Zaca, who last saw his brother in July, said he arrived at the prison and was processed, only to be turned away with no explanation.
“I booked the visit last Monday. They confirmed I can come and gave me a reference number for Friday. I got there and they searched me and gave me a ticket. I followed all the procedures but when we got to the cell, they said no visits for C1 and C3 and that we must turn back,” Zaca said. “This is unfair. I had bought stuff for him and I had to turn back with it. I wasted money on fuel and tolls to get here for nothing. I’ll only be able to go back when he calls and I hear from him. This is unfair.

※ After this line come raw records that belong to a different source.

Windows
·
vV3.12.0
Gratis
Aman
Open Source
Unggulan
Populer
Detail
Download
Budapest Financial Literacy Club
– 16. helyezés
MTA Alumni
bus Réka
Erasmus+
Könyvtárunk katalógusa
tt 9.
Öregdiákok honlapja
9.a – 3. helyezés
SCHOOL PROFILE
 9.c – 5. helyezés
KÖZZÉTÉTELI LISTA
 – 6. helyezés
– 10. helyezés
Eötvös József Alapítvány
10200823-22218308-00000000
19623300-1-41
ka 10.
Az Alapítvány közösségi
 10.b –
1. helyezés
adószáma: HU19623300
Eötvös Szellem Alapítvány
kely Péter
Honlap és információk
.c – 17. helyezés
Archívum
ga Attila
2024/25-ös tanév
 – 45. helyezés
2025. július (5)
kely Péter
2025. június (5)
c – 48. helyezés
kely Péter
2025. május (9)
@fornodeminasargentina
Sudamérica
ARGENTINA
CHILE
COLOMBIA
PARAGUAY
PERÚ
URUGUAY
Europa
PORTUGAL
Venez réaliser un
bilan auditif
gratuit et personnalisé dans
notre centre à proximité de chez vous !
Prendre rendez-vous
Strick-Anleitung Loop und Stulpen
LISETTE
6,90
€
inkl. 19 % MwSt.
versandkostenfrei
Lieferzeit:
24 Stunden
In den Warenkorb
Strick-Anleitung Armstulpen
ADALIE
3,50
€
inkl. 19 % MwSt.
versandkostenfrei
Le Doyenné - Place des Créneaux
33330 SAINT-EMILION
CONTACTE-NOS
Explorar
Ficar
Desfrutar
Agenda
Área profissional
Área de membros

They should have told us in the beginning what is going on.”
Correctional services spokesperson Singabakho Nxumalo said the prisoner’s death was being investigated by the police and the office of the inspecting judge of the Judicial Inspectorate for Correctional Services.
“The DCS also launched its preliminary investigation on November 15, and a full scale investigation is continuing,’’ he said.
Nxumalo confirmed that “certain officials” had been placed on precautionary suspension to ensure that the investigation was not compromised and that “the outcome of the multidisciplinary investigations will determine further course of action’’.
He added that no stampede had taken place and that allegations about “ineffective operations” at the prison were unfounded.